Please restate each line of the data below exactly. Omit all images.

━━ Dataset extract

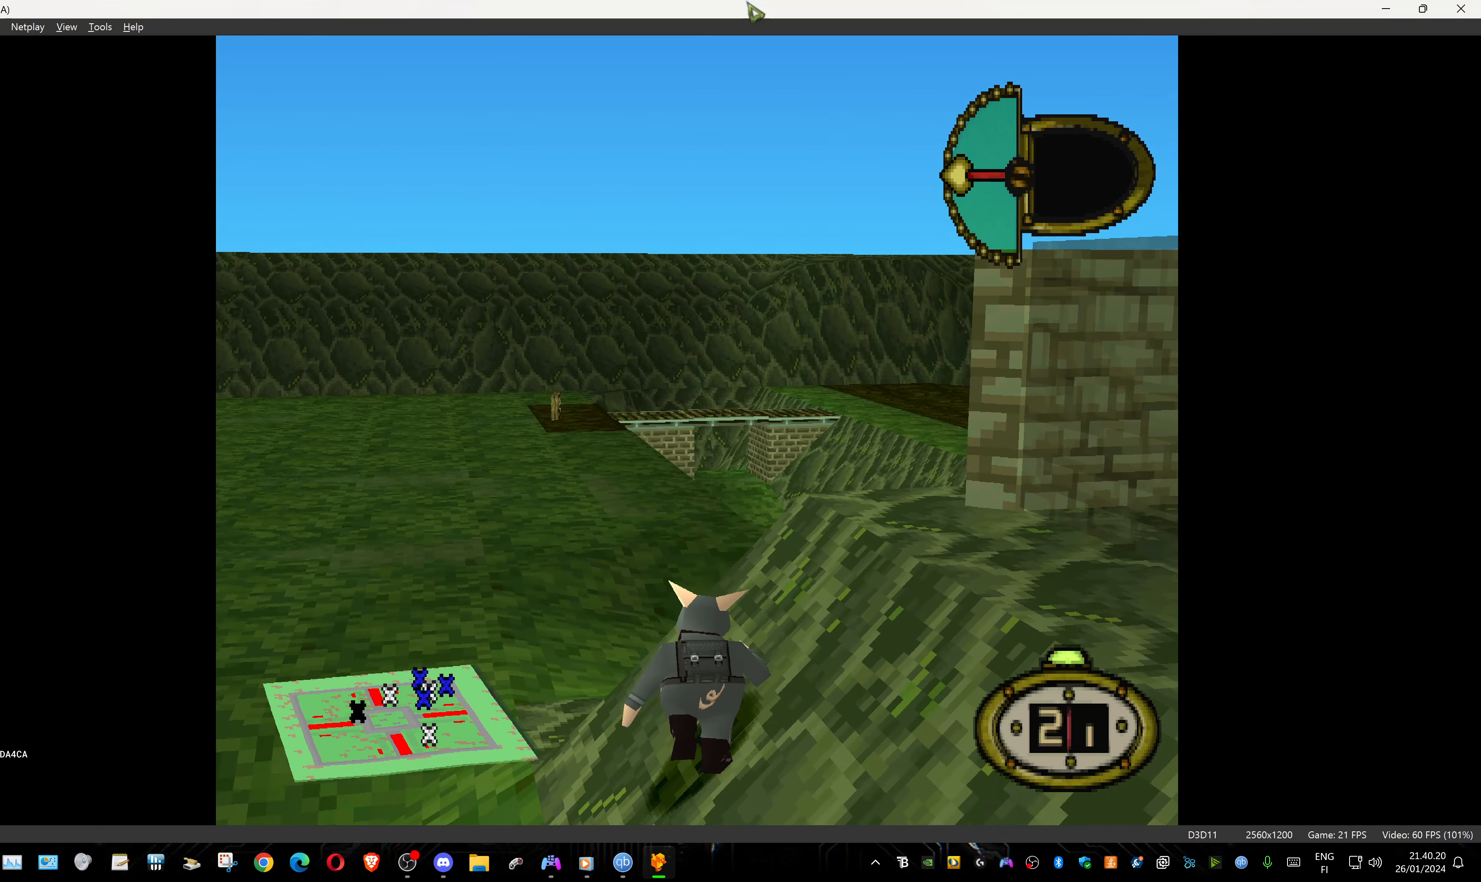
{"buttons": ["DPAD_UP", "DPAD_RIGHT"], "events": []}
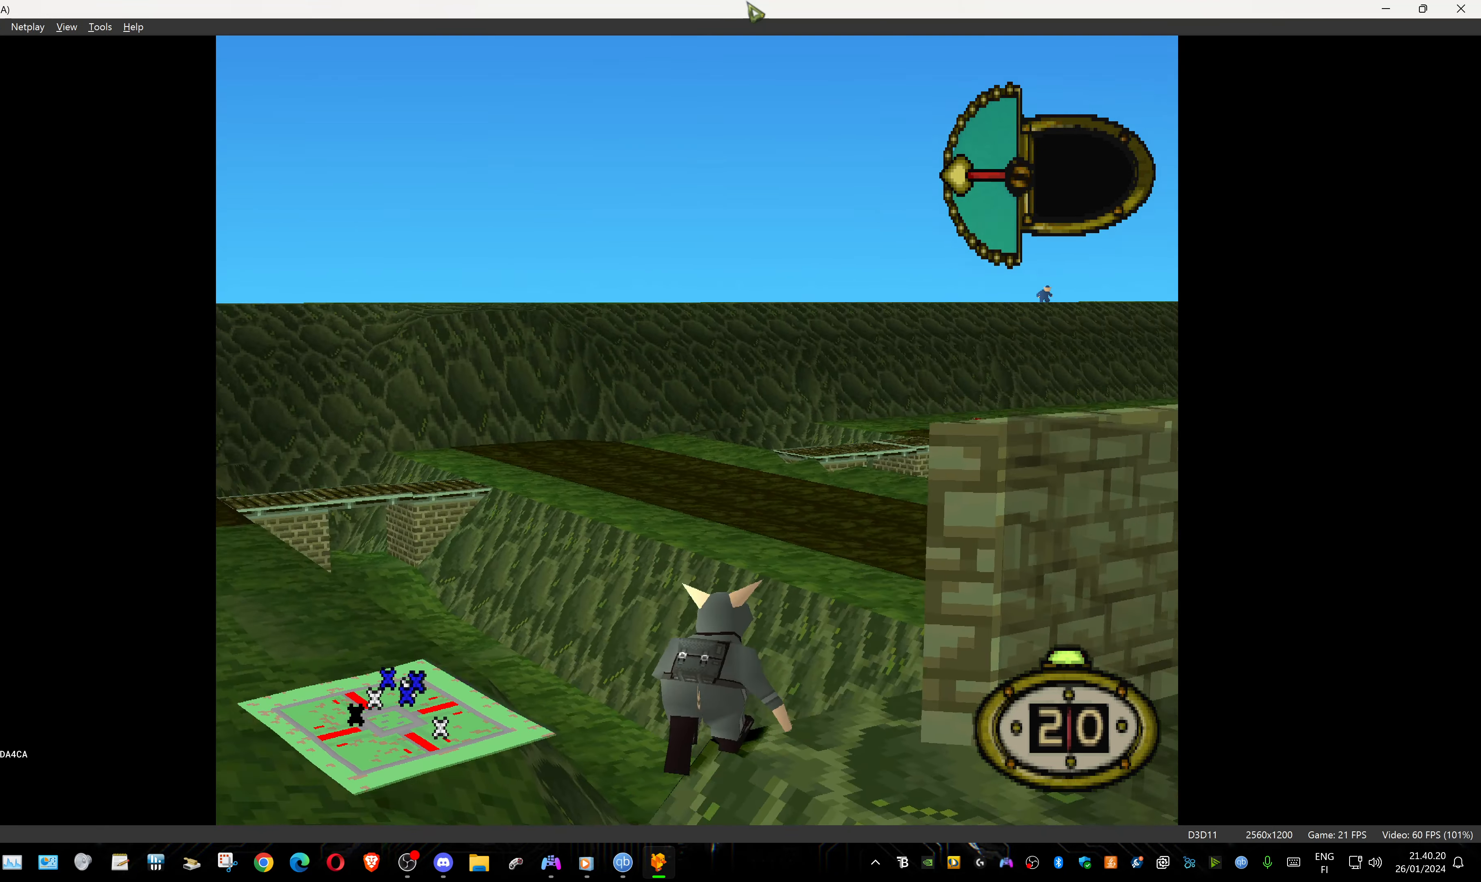
{"buttons": ["DPAD_UP"], "events": [[450, "DPAD_RIGHT", "up"]]}
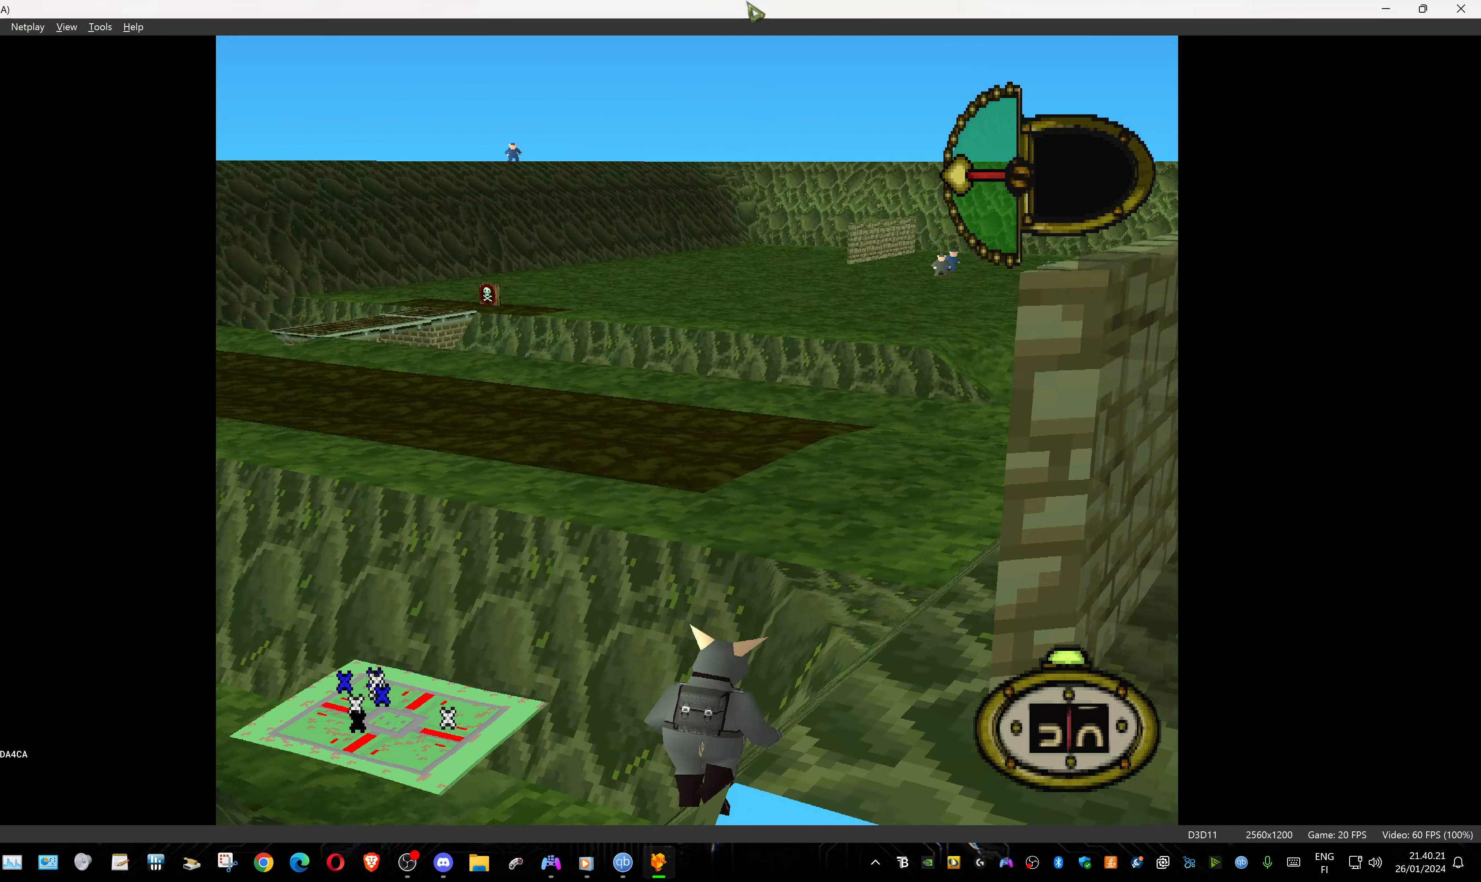
{"buttons": ["DPAD_UP"], "events": []}
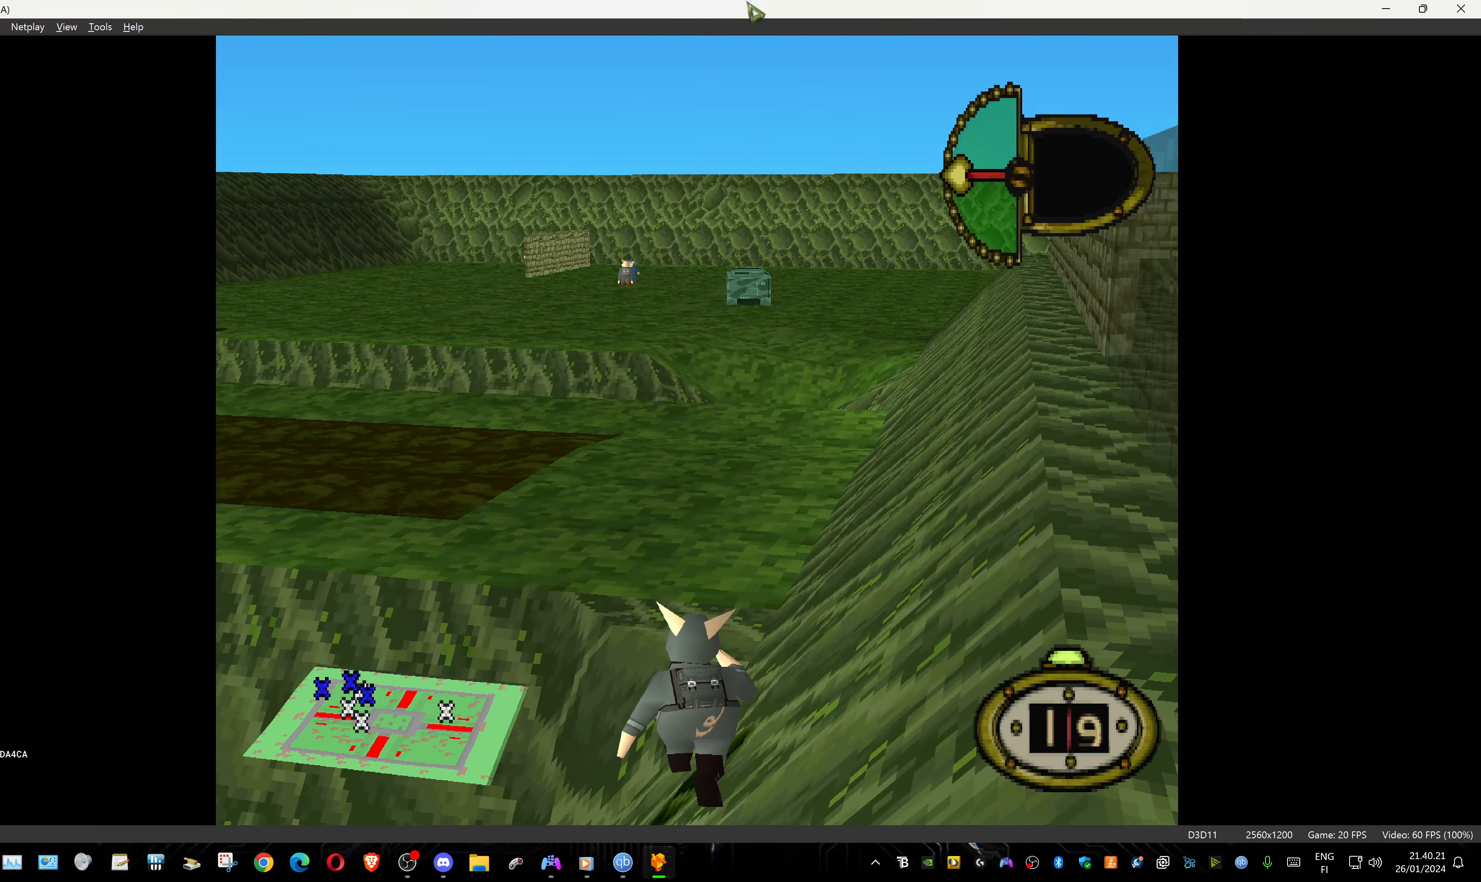
{"buttons": ["DPAD_UP"], "events": []}
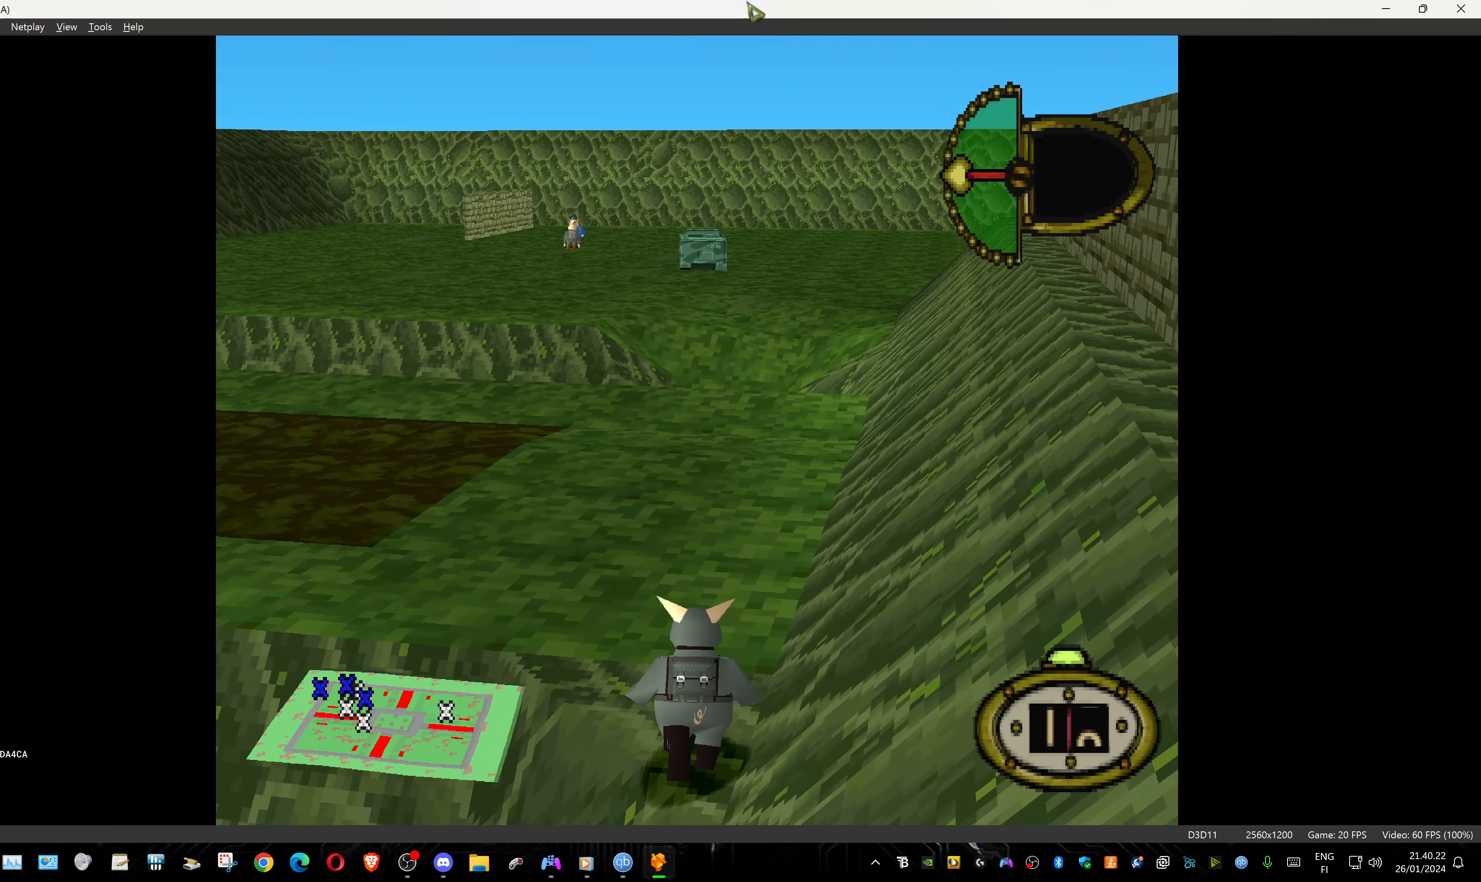
{"buttons": ["DPAD_UP"], "events": []}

━━━━

■ Output for this task ■
{"buttons": ["DPAD_UP", "DPAD_RIGHT"], "events": []}
{"buttons": ["DPAD_UP"], "events": [[450, "DPAD_RIGHT", "up"]]}
{"buttons": ["DPAD_UP"], "events": []}
{"buttons": ["DPAD_UP"], "events": []}
{"buttons": ["DPAD_UP"], "events": []}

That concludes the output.